As to the issue of exemption for people providing domestic services in the home, AARP pointed out that these workers are clearly defined in state law as those who "work in or about a private dwelling for an employer in his capacity as a householder" (emphasis added) — notably not mentioned are services provided to an individual for reasons (i.e., health or personal care) that have nothing to do with his/her status as a householder.

The trial court had earlier held that Bayada's HHAs were not exempt from state labor laws by virtue of Pennsylvania's domestic service exemption. Similarly, the court rejected Bayada's assertion that the Supreme Court ruling set the matter of coverage at rest. Indeed, the court noted, that ruling supported deference to agency interpretations and here the agency ruled that the definition of exempt worker did not include HHAs employed by companies rather than directly by family members.
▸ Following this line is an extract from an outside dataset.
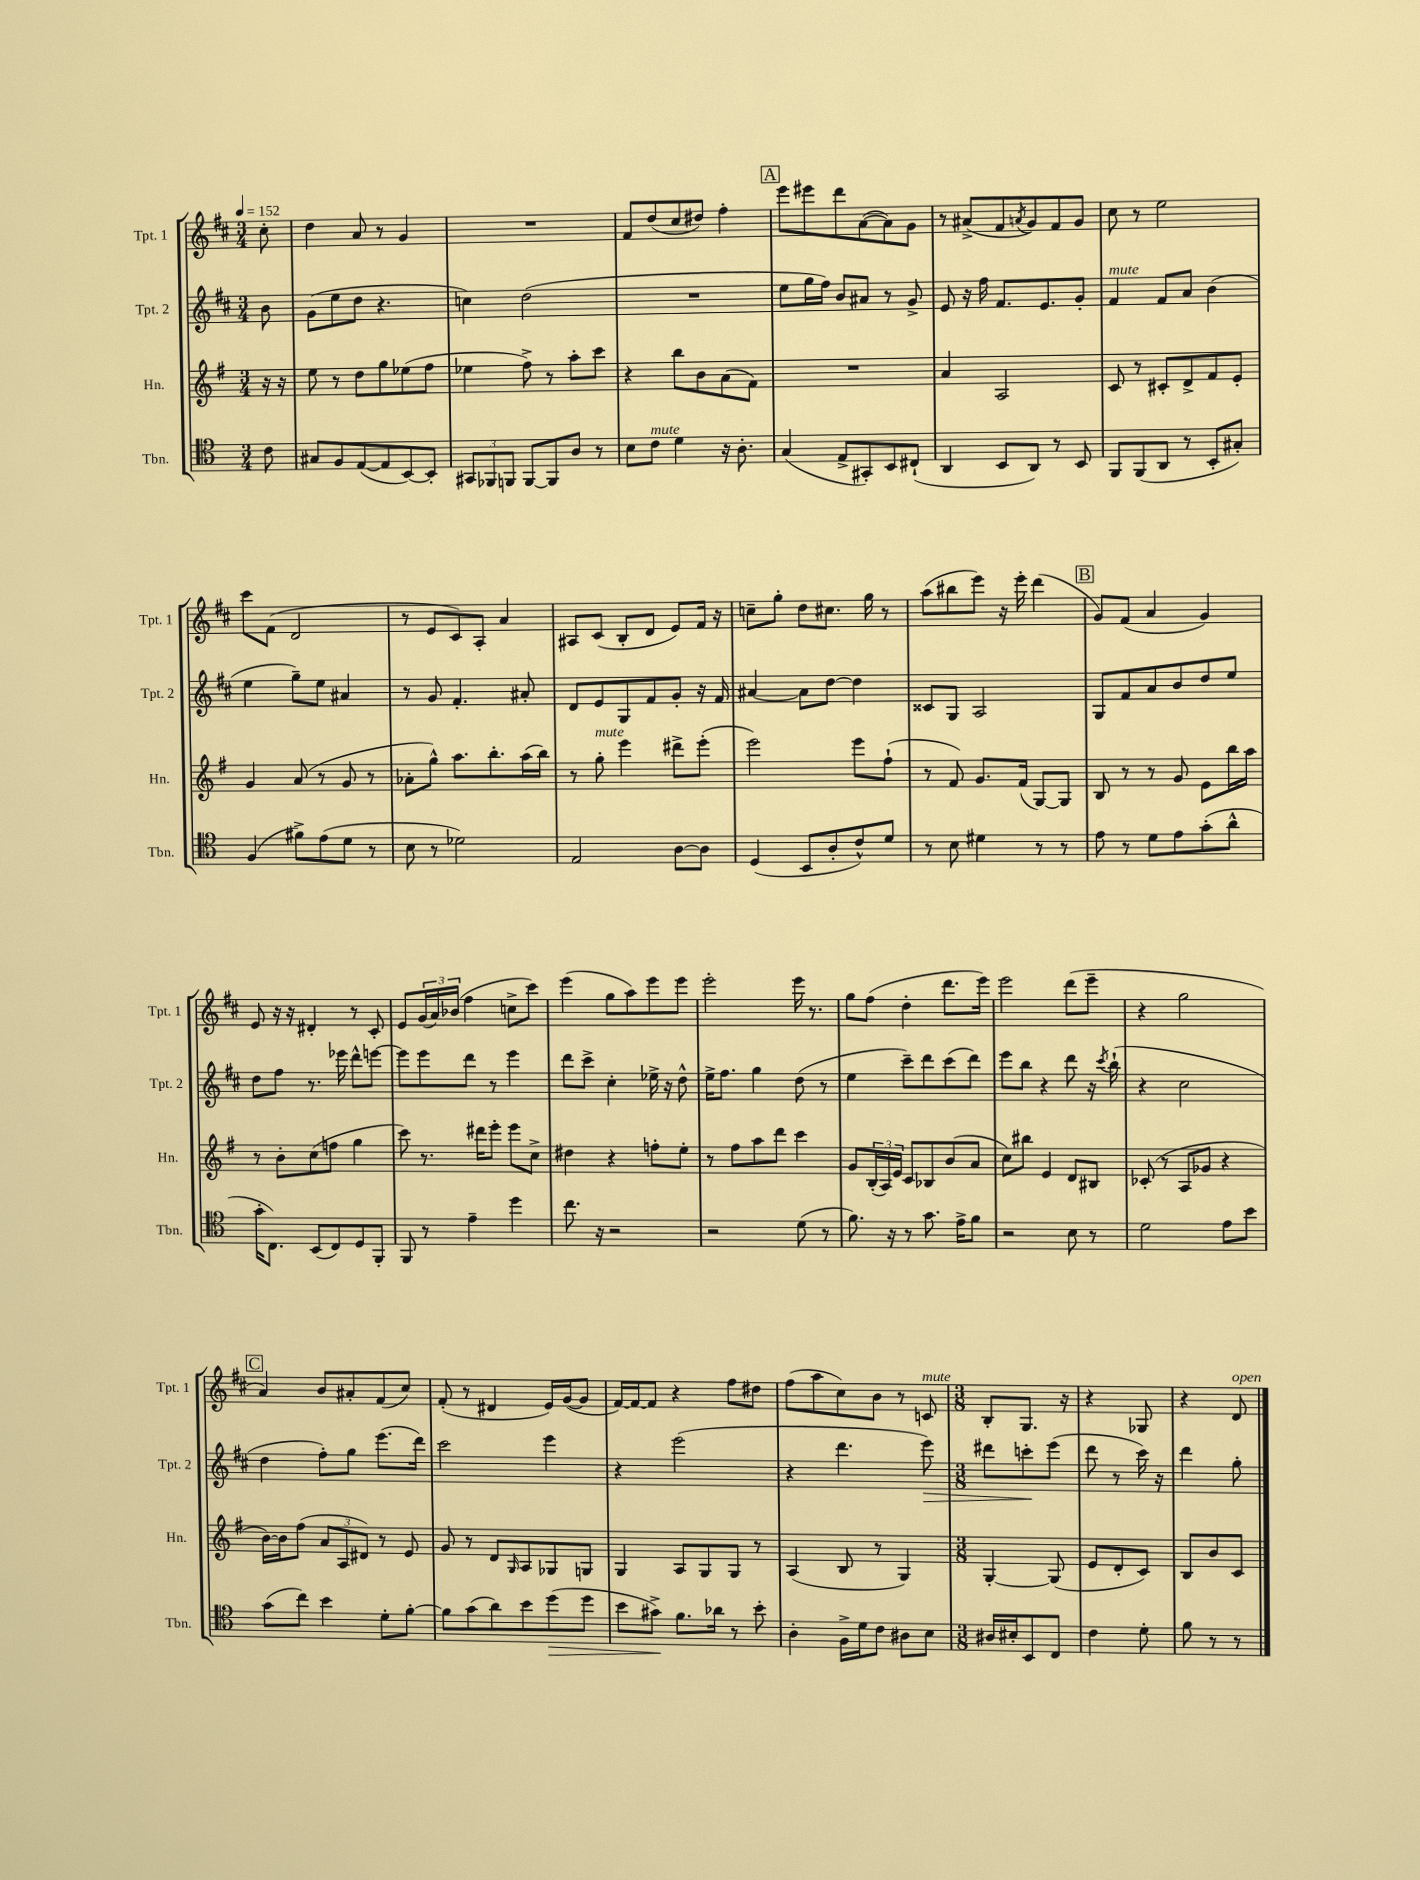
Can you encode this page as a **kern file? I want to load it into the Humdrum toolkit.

The Pennsylvania Supreme Court upheld that decision. Citing AARP's brief, the court ruled that Pennsylvania's domestic services exemption was "materially distinct" from the federal exemption and that the more narrow exception was a permissible exercise of state regulation. The court also rejected Bayada's claim that its workers were jointly employed by Bayada and its customers (and therefore, Bayada argued, the employees fell under the "householder" exception). The court dismissed Bayada's case.